*** TRECHO DO TEXTO

De maneira que, quando o detetive me perguntar onde eu me encontrava às 10 horas do dia 10 do 10 de 2010, direi: "Esta é fácil, Sherlock, no show do Rush!".
Uma das dívidas que eu tinha para comigo, sabem? O Rush esteve aqui em 2002 e eu desdenhei. Passei de carro na frente do Maracanã e desdenhei. Depois foi o arrependimento. O show foi tão bom que decidiram transformá-lo em DVD. Pela primeira vez, palavras de Geddy Lee, o público cantou junto a música "YYZ". Detalhe: uma música instrumental.
Cantar uma música instrumental! Se Joe Cocker inventou o
air guitar, os cariocas inventamos letra onde só havia sons. Não é pra ser ufanista, mas tem que ser. E me incluo na silepse de pura carona: como assim "os cariocas inventamos", se eu não estava lá? Arrependimento que, para ser dos bons, é secreto, calado, recalcado, sumo que se espreme para se armar em coágulo.

******

LISTA DE TAREFAS —
1. Copie o trecho sobre o show do Rush de "Cantar uma música" até "armar em coágulo.".
2. Responda com base no trecho sobre o show do Rush:
(a) Em que ano o Rush esteve aqui antes?
(b) Que música o público cantou junto pela primeira vez, segundo Geddy Lee?
(c) A quem se atribui a invenção do air guitar?

*** LINHAS DE DADOS

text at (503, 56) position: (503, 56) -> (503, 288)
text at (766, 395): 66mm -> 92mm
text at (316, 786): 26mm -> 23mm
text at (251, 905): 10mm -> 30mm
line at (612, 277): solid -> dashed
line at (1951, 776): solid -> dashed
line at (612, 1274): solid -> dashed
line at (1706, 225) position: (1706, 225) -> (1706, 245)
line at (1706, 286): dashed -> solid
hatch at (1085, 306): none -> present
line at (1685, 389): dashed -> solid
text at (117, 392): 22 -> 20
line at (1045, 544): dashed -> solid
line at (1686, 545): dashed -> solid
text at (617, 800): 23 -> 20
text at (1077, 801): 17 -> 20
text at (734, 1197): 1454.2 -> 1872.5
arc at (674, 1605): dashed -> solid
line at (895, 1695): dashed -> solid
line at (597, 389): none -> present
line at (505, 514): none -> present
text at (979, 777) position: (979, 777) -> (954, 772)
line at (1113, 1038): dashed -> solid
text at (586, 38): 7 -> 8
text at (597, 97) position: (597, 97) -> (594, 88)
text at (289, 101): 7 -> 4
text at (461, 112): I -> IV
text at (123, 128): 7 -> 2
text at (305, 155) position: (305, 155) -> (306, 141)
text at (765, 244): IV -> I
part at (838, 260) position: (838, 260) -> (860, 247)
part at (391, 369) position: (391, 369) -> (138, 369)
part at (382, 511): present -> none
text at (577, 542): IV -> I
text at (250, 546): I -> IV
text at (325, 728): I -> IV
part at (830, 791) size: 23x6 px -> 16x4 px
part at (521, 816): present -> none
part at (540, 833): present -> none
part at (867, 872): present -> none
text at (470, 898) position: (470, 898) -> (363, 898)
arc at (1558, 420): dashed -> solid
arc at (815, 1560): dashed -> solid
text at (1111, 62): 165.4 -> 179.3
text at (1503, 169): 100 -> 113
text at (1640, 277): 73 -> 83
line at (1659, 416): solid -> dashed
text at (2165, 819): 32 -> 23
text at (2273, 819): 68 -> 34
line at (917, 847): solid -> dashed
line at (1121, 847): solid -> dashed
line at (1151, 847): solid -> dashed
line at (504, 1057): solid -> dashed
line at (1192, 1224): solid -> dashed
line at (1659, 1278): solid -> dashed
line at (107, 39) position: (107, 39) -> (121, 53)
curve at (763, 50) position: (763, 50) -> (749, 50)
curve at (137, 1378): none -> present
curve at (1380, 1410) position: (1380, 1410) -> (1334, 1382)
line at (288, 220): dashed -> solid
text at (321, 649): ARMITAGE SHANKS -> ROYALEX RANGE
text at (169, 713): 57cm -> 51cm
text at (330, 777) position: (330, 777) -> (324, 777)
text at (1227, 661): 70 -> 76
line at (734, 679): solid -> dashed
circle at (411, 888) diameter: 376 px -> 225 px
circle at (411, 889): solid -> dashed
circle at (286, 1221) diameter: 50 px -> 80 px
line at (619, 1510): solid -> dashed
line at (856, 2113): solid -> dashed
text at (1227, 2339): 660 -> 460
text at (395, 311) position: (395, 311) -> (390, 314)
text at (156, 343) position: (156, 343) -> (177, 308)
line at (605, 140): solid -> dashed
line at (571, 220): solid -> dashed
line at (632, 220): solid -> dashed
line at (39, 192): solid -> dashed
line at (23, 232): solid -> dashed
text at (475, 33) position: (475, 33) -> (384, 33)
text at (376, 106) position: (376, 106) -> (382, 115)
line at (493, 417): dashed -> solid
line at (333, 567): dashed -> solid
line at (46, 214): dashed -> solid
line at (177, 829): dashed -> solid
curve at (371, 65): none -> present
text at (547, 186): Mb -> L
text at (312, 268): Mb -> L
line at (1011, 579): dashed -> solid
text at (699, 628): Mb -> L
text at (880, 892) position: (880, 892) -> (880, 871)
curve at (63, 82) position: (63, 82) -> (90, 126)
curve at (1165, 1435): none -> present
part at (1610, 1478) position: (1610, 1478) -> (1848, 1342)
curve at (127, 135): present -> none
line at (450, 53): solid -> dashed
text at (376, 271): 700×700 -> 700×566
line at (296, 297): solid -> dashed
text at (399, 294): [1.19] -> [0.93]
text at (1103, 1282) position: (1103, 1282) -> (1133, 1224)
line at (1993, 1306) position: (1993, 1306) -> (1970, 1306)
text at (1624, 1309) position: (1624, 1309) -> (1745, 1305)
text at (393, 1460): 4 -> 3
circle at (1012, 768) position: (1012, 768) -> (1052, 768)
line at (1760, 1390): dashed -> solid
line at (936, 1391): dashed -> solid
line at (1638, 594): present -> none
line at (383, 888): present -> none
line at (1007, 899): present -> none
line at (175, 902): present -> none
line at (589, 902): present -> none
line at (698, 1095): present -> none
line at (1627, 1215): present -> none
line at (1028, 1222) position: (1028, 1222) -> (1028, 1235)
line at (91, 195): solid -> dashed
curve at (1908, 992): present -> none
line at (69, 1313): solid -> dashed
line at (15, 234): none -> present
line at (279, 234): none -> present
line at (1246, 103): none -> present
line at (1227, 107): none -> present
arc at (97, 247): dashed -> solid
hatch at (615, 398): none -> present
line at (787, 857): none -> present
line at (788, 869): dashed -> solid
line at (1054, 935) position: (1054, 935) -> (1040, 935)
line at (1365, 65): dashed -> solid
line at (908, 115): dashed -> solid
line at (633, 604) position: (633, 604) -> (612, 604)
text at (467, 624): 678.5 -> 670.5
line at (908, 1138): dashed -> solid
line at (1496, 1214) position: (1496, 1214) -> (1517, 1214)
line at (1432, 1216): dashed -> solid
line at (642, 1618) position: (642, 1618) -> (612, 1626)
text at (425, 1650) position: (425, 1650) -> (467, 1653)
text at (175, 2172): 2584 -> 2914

******

RESPOSTAS DAS TAREFAS —
1.
Cantar uma música instrumental! Se Joe Cocker inventou o
air guitar, os cariocas inventamos letra onde só havia sons. Não é pra ser ufanista, mas tem que ser. E me incluo na silepse de pura carona: como assim "os cariocas inventamos", se eu não estava lá? Arrependimento que, para ser dos bons, é secreto, calado, recalcado, sumo que se espreme para se armar em coágulo.

2.
(a) O Rush esteve aqui em 2002.
(b) O público cantou junto a música "YYZ".
(c) A invenção do air guitar é atribuída a Joe Cocker.